Et puis, il y a cette façon qu’a Chagall de mêler le sacré et le profane. Dans le vitrail de la tribu de Lévi, on voit un prêtre en train de bénir, mais aussi des musiciens et des danseurs, comme si la prière était indissociable de la joie. Cette idée renvoie à une conception hassidique de la spiritualité : pour les hassidim, la prière n’est pas une obligation austère, mais une célébration, une danse avec le divin.

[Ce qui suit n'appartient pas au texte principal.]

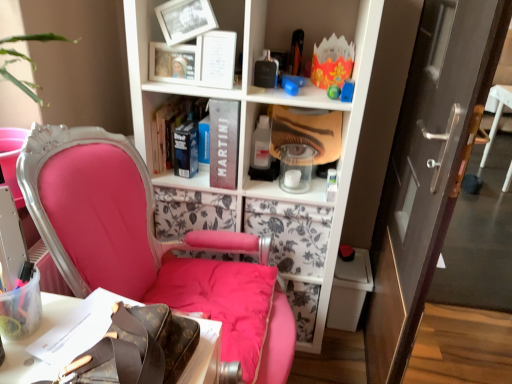
Question: From their relative heights in the image, would you say matte pink chair at left is taller or shorter than brown leather bag at lower left?

Choices:
 (A) short
 (B) tall

Answer: (B)

Question: Considering the positions of point (226, 244) and point (38, 367), is point (226, 244) closer or farther from the camera than point (38, 367)?

Choices:
 (A) closer
 (B) farther

Answer: (B)

Question: Based on their relative distances, which object is nearer to the matte pink chair at left?

Choices:
 (A) hardcover book at center, which ranks as the first book in left-to-right order
 (B) brown leather bag at lower left
 (C) matte black book at center, which is counted as the second book, starting from the left
 (D) matte brown door at right
 (E) matte plastic mask at upper center

Answer: (B)

Question: Which object is positioned farthest from the matte brown door at right?

Choices:
 (A) hardcover book at center, which is counted as the second book, starting from the right
 (B) matte black book at center, the 1th book in the right-to-left sequence
 (C) brown leather bag at lower left
 (D) matte plastic mask at upper center
 (E) matte pink chair at left

Answer: (C)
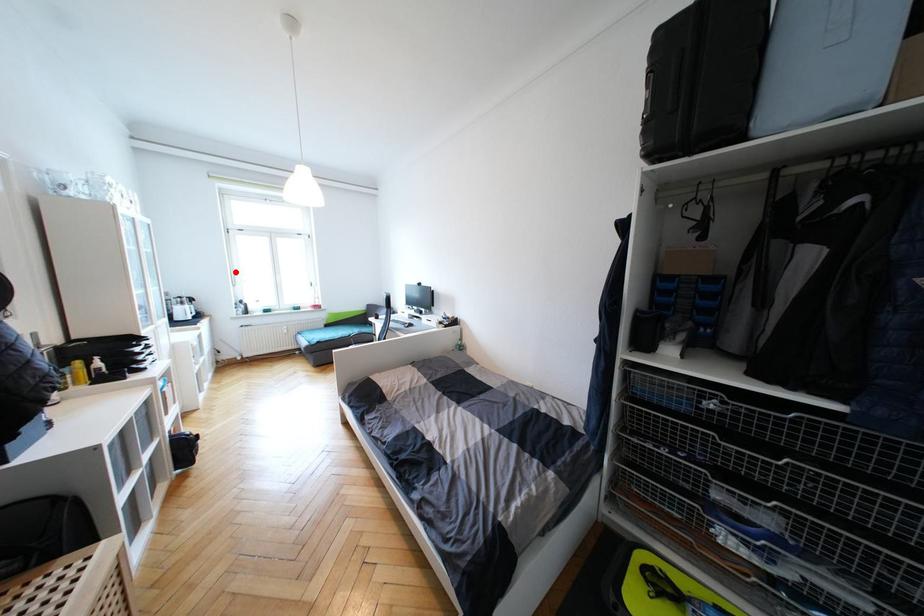
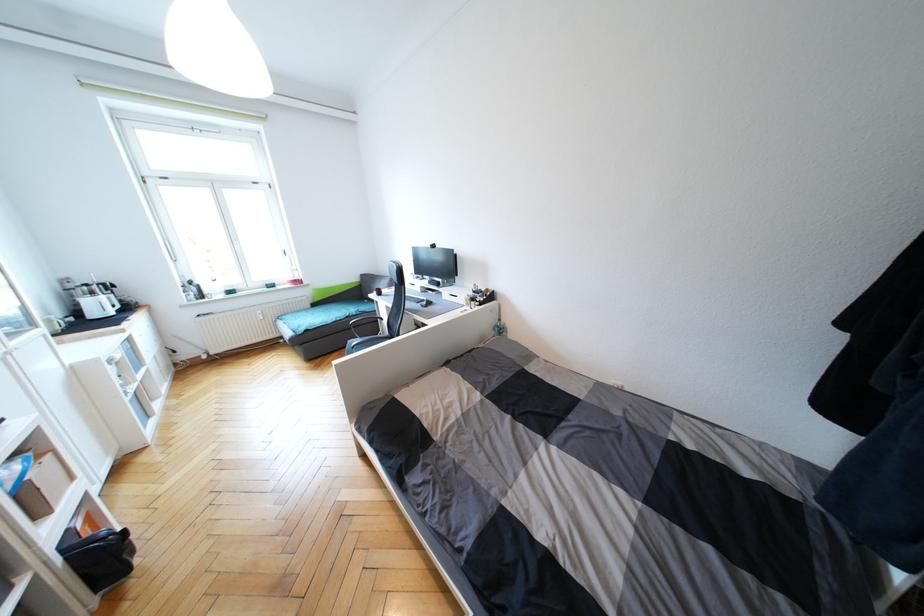
Where in the second image is the point corresponding to the highlighted location from the first image?

(169, 241)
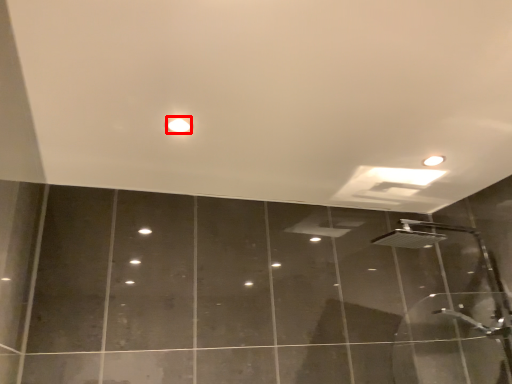
Question: From the image's perspective, where is droplight (annotated by the red box) located in relation to shower in the image?

Choices:
 (A) below
 (B) above

Answer: (B)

En créant ces vitraux, Chagall n’a pas seulement offert une œuvre d’art à Israël : il a offert une méditation sur la lumière comme langage de Dieu.
07L’héritage de Chagall : quand la Kabbale devient universelle
Aujourd’hui, plus de trente ans après sa mort, l’œuvre de Chagall continue de fasciner. Ses toiles, exposées dans les plus grands musées du monde, attirent des millions de visiteurs, et ses vitraux illuminent des synagogues et des cathédrales. Mais ce qui frappe, c’est la façon dont son langage visuel a transcendé les frontières de la culture juive pour devenir universel.
Prenez Le Cirque (1967), par exemple. À première vue, c’est une scène joyeuse, presque naïve : des acrobates, des clowns, un cheval qui danse. Mais regardez de plus près, et vous verrez que cette toile est une méditation sur l’équilibre, cette notion si centrale dans la Kabbale. Les acrobates, en équilibre précaire sur leurs trapèzes, sont comme les Sefirot : des forces qui doivent s’harmoniser pour que le monde tienne debout. Et le clown, ce personnage à la fois drôle et mélancolique, n’est-il pas une métaphore de l’artiste lui-même, ce funambule qui tente de réconcilier le ciel et la terre ?
Chagall a réussi ce tour de force : faire de la Kabbale une poésie accessible à tous. Il n’a pas cherché à convertir, ni à enseigner. Il a simplement peint ce qu’il voyait : un monde où les anges dansent, où les amants flottent, et où la lumière, toujours, finit par triompher des ténèbres. Et c’est peut-être là le plus grand mystère de son œuvre : en refusant de choisir entre le sacré et le profane, entre le rêve et la réalité, il a créé un langage qui parle à chacun, qu’il soit croyant ou non.
Alors, la prochaine fois que vous croiserez une toile de Chagall, prenez le temps de regarder. Laissez-vous porter par les couleurs, par les formes, par cette impression de légèreté qui émane de ses œuvres. Et souvenez-vous : ce que vous voyez n’est pas seulement une peinture. C’est une échelle, dressée entre la terre et le ciel, et sur laquelle montent et descendent les anges de nos rêves les plus fous.